## [What you need to do]
All lines of the material below that include the string "down" are to be copied.

## [Provided records]
______
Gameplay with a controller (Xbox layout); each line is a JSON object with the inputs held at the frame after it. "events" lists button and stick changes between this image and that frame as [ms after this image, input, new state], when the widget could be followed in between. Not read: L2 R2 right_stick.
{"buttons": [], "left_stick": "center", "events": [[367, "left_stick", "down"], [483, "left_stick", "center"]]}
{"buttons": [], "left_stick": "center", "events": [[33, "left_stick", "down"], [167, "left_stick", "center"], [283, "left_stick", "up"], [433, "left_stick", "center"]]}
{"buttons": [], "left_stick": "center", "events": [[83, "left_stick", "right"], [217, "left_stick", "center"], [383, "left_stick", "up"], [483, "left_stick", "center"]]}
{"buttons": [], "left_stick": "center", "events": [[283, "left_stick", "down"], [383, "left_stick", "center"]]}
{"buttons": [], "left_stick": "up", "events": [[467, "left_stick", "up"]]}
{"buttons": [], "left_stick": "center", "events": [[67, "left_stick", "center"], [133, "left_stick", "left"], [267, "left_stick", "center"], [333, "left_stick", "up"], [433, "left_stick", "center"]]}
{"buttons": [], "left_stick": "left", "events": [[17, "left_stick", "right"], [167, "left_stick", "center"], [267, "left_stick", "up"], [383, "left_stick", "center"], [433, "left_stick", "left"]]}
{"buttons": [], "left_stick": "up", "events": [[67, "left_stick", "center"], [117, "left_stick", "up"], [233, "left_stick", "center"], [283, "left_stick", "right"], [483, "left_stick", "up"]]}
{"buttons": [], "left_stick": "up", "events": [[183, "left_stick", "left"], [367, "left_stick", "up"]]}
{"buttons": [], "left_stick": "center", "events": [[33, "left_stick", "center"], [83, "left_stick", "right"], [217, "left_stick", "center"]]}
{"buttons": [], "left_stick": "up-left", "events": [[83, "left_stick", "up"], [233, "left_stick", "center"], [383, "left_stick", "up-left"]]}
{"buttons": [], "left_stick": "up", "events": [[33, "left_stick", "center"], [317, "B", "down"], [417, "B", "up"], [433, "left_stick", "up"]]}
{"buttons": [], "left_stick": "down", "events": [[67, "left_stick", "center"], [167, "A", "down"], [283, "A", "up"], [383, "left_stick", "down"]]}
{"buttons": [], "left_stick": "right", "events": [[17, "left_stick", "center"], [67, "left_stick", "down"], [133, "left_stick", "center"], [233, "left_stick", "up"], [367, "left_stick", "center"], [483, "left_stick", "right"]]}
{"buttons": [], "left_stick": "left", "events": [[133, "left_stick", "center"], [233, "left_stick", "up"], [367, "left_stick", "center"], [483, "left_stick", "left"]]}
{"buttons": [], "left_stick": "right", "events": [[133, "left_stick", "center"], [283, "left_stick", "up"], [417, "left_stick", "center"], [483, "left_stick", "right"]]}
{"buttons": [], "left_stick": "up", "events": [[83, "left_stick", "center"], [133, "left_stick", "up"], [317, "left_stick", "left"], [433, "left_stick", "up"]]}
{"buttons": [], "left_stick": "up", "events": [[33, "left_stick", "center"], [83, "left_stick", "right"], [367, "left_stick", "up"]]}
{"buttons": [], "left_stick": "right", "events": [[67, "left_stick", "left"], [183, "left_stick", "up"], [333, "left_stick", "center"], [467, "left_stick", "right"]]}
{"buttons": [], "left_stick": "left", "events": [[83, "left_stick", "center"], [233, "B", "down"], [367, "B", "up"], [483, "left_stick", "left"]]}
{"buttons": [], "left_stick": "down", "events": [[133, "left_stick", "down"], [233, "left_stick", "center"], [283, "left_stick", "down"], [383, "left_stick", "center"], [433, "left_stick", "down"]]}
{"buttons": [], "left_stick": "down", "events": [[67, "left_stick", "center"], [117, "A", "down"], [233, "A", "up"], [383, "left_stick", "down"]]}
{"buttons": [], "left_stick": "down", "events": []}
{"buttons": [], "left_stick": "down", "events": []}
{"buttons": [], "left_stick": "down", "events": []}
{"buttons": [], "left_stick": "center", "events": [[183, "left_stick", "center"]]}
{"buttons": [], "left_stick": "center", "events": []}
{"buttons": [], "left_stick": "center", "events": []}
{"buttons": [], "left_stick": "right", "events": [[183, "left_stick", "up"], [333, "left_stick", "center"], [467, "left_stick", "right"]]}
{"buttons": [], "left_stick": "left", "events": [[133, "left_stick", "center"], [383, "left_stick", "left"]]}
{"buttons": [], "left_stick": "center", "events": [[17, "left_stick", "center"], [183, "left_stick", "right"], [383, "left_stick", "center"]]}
______
## [Result of the task]
{"buttons": [], "left_stick": "center", "events": [[367, "left_stick", "down"], [483, "left_stick", "center"]]}
{"buttons": [], "left_stick": "center", "events": [[33, "left_stick", "down"], [167, "left_stick", "center"], [283, "left_stick", "up"], [433, "left_stick", "center"]]}
{"buttons": [], "left_stick": "center", "events": [[283, "left_stick", "down"], [383, "left_stick", "center"]]}
{"buttons": [], "left_stick": "up", "events": [[33, "left_stick", "center"], [317, "B", "down"], [417, "B", "up"], [433, "left_stick", "up"]]}
{"buttons": [], "left_stick": "down", "events": [[67, "left_stick", "center"], [167, "A", "down"], [283, "A", "up"], [383, "left_stick", "down"]]}
{"buttons": [], "left_stick": "right", "events": [[17, "left_stick", "center"], [67, "left_stick", "down"], [133, "left_stick", "center"], [233, "left_stick", "up"], [367, "left_stick", "center"], [483, "left_stick", "right"]]}
{"buttons": [], "left_stick": "left", "events": [[83, "left_stick", "center"], [233, "B", "down"], [367, "B", "up"], [483, "left_stick", "left"]]}
{"buttons": [], "left_stick": "down", "events": [[133, "left_stick", "down"], [233, "left_stick", "center"], [283, "left_stick", "down"], [383, "left_stick", "center"], [433, "left_stick", "down"]]}
{"buttons": [], "left_stick": "down", "events": [[67, "left_stick", "center"], [117, "A", "down"], [233, "A", "up"], [383, "left_stick", "down"]]}
{"buttons": [], "left_stick": "down", "events": []}
{"buttons": [], "left_stick": "down", "events": []}
{"buttons": [], "left_stick": "down", "events": []}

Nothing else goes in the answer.